» EXERCISE
Format each line of the entries below as a string in a single JSON list, one string per line, omitting any blank lines.

### INPUT DATA

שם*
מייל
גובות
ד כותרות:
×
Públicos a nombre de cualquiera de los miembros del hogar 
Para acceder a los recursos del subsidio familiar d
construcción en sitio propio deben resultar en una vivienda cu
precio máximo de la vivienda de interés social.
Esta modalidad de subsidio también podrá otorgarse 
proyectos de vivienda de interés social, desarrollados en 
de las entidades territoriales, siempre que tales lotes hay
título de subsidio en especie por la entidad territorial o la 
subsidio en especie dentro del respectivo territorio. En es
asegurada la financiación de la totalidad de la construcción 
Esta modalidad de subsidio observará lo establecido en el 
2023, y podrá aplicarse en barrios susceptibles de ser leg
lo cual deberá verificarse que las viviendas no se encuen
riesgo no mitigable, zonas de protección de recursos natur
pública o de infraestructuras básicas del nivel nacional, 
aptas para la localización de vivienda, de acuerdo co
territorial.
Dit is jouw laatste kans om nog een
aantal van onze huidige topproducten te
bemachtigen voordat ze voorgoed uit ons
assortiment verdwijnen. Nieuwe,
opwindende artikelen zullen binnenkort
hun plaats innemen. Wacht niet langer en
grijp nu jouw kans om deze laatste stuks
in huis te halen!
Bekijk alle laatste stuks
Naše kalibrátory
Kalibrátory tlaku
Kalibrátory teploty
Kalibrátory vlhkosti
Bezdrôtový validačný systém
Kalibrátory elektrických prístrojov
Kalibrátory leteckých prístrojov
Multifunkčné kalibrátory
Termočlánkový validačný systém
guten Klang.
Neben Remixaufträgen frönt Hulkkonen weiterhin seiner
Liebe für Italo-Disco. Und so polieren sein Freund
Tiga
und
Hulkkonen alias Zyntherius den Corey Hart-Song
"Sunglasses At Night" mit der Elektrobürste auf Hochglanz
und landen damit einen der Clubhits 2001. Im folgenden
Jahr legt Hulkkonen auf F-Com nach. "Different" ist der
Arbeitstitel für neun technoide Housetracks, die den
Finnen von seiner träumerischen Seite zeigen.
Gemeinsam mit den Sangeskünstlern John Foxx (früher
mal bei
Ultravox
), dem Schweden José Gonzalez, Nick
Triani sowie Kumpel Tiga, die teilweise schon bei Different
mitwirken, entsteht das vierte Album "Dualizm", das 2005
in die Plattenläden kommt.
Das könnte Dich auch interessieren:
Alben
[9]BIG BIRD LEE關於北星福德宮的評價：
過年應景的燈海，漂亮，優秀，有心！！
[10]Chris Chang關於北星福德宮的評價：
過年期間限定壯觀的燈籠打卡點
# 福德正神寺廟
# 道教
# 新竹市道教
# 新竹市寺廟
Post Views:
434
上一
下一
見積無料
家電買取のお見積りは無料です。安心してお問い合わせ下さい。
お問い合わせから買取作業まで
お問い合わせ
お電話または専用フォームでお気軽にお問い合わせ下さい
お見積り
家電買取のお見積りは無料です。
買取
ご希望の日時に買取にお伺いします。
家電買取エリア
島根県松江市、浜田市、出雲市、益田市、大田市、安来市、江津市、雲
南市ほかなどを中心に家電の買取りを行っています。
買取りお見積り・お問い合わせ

######

» EXERCISE ANSWER
[
  "שם*",
  "מייל",
  "גובות",
  "ד כותרות:",
  "×",
  "Públicos a nombre de cualquiera de los miembros del hogar ",
  "Para acceder a los recursos del subsidio familiar d",
  "construcción en sitio propio deben resultar en una vivienda cu",
  "precio máximo de la vivienda de interés social.",
  "Esta modalidad de subsidio también podrá otorgarse ",
  "proyectos de vivienda de interés social, desarrollados en ",
  "de las entidades territoriales, siempre que tales lotes hay",
  "título de subsidio en especie por la entidad territorial o la ",
  "subsidio en especie dentro del respectivo territorio. En es",
  "asegurada la financiación de la totalidad de la construcción ",
  "Esta modalidad de subsidio observará lo establecido en el ",
  "2023, y podrá aplicarse en barrios susceptibles de ser leg",
  "lo cual deberá verificarse que las viviendas no se encuen",
  "riesgo no mitigable, zonas de protección de recursos natur",
  "pública o de infraestructuras básicas del nivel nacional, ",
  "aptas para la localización de vivienda, de acuerdo co",
  "territorial.",
  "Dit is jouw laatste kans om nog een",
  "aantal van onze huidige topproducten te",
  "bemachtigen voordat ze voorgoed uit ons",
  "assortiment verdwijnen. Nieuwe,",
  "opwindende artikelen zullen binnenkort",
  "hun plaats innemen. Wacht niet langer en",
  "grijp nu jouw kans om deze laatste stuks",
  "in huis te halen!",
  "Bekijk alle laatste stuks",
  "Naše kalibrátory",
  "Kalibrátory tlaku",
  "Kalibrátory teploty",
  "Kalibrátory vlhkosti",
  "Bezdrôtový validačný systém",
  "Kalibrátory elektrických prístrojov",
  "Kalibrátory leteckých prístrojov",
  "Multifunkčné kalibrátory",
  "Termočlánkový validačný systém",
  "guten Klang.",
  "Neben Remixaufträgen frönt Hulkkonen weiterhin seiner",
  "Liebe für Italo-Disco. Und so polieren sein Freund",
  "Tiga",
  "und",
  "Hulkkonen alias Zyntherius den Corey Hart-Song",
  "\"Sunglasses At Night\" mit der Elektrobürste auf Hochglanz",
  "und landen damit einen der Clubhits 2001. Im folgenden",
  "Jahr legt Hulkkonen auf F-Com nach. \"Different\" ist der",
  "Arbeitstitel für neun technoide Housetracks, die den",
  "Finnen von seiner träumerischen Seite zeigen.",
  "Gemeinsam mit den Sangeskünstlern John Foxx (früher",
  "mal bei",
  "Ultravox",
  "), dem Schweden José Gonzalez, Nick",
  "Triani sowie Kumpel Tiga, die teilweise schon bei Different",
  "mitwirken, entsteht das vierte Album \"Dualizm\", das 2005",
  "in die Plattenläden kommt.",
  "Das könnte Dich auch interessieren:",
  "Alben",
  "[9]BIG BIRD LEE關於北星福德宮的評價：",
  "過年應景的燈海，漂亮，優秀，有心！！",
  "[10]Chris Chang關於北星福德宮的評價：",
  "過年期間限定壯觀的燈籠打卡點",
  "# 福德正神寺廟",
  "# 道教",
  "# 新竹市道教",
  "# 新竹市寺廟",
  "Post Views:",
  "434",
  "上一",
  "下一",
  "見積無料",
  "家電買取のお見積りは無料です。安心してお問い合わせ下さい。",
  "お問い合わせから買取作業まで",
  "お問い合わせ",
  "お電話または専用フォームでお気軽にお問い合わせ下さい",
  "お見積り",
  "家電買取のお見積りは無料です。",
  "買取",
  "ご希望の日時に買取にお伺いします。",
  "家電買取エリア",
  "島根県松江市、浜田市、出雲市、益田市、大田市、安来市、江津市、雲",
  "南市ほかなどを中心に家電の買取りを行っています。",
  "買取りお見積り・お問い合わせ"
]